Mais de musique méditative il n’est point question ici. Sa singularité expérimentale intrinsèque, confortée par une prise de son « brute de fonte » (mais très claire), titille tous les sens de l’auditeur. Il y a dans Action et démonstration japonaise autant à écouter qu’à voir et à sentir. DDAA parle à ce sujet d’« antimusique olfactive » (sic)…

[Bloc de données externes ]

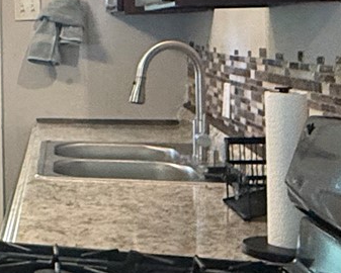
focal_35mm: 83
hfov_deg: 19.3
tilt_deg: -0.8
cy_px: 43
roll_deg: +0.6
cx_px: -207
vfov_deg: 18.3
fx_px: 838
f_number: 2.2
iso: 400
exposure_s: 1/60
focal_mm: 2.22
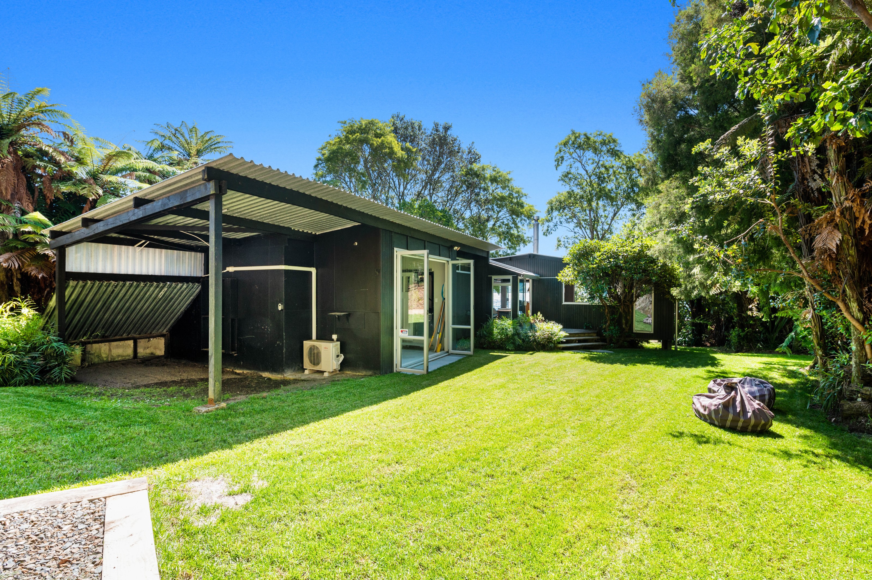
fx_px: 363
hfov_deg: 100.4
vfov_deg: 77.2
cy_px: 290
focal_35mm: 15
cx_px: 436
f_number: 7.1
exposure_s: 1/160
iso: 200
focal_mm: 15
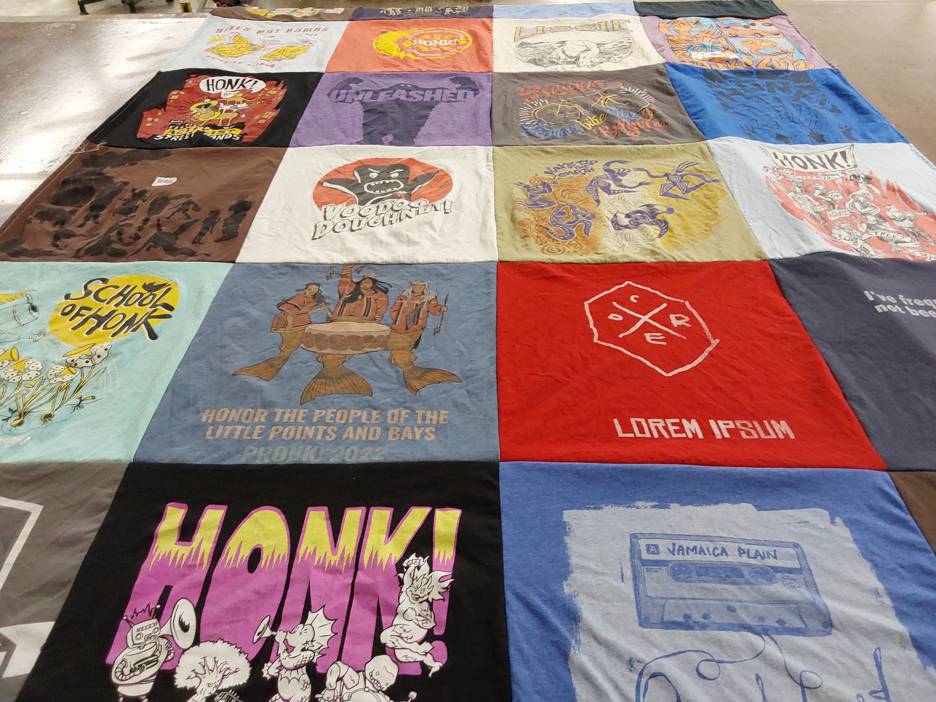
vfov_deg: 49.7
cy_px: 351
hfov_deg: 63.4
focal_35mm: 28
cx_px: 468
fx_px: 757
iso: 160
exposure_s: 1/60
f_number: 1.9
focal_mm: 2.91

Toujours est-il que le fan de DDAA ne pourra que se satisfaire de l’existence de ce CD, qui complète et clôt la « saga » Action et Démonstration japonaise en fournissant les pièces enregistrées manquantes en support numérique jusqu’à aujourd’hui. On suppose que les concerts-performances qui formaient les phases n°1 et n°2 n’ont pas été enregistrés ni filmés, à moins que…euh… si vous y étiez à l’époque, vous ne voulez vraiment pas fouiller dans votre cave ou dans vos armoires ? Il y a peut-être une bande qui traîne, non ?

Stéphane Fougère

PS : Cet album est paru chez Fractal Records dans le cadre de son faramineux projet A Day in a Life, In Search of Yin & Yang – The Cycle of Night And Day: The Eternal 24 Hours. Chacune de ces 24 heures est représentée par un album d’un artiste ou d’un groupe, ce qui fait que la collection complète s’élève à 24 CD + 2 autres CDs de « matériel supplémentaire », regroupés en deux séries complémentaires comprenant chacune 12 volumes, la première, “Constructive 21°Siècle”, nocturne et tendance « Yin », et la seconde, “Prospective Marge”, qui représente la face « jour » et la tendance « Yang ». Dans cette dernière se trouvent cinq autres rééditions d’anciens enregistrements de DÉFICIT DES ANNÉES ANTÉRIEURES : Live in Acapulco (2 CD), Prehistoric Rejet, La Famille des saltimbanques et En concert. L’album qui fait l’objet de la présente chronique représente quant à lui le matériel supplémentaire de la tendance « Yang ». On peut se procurer la collection complète, ou bien des moitiés, ou bien chaque volume à l’unité.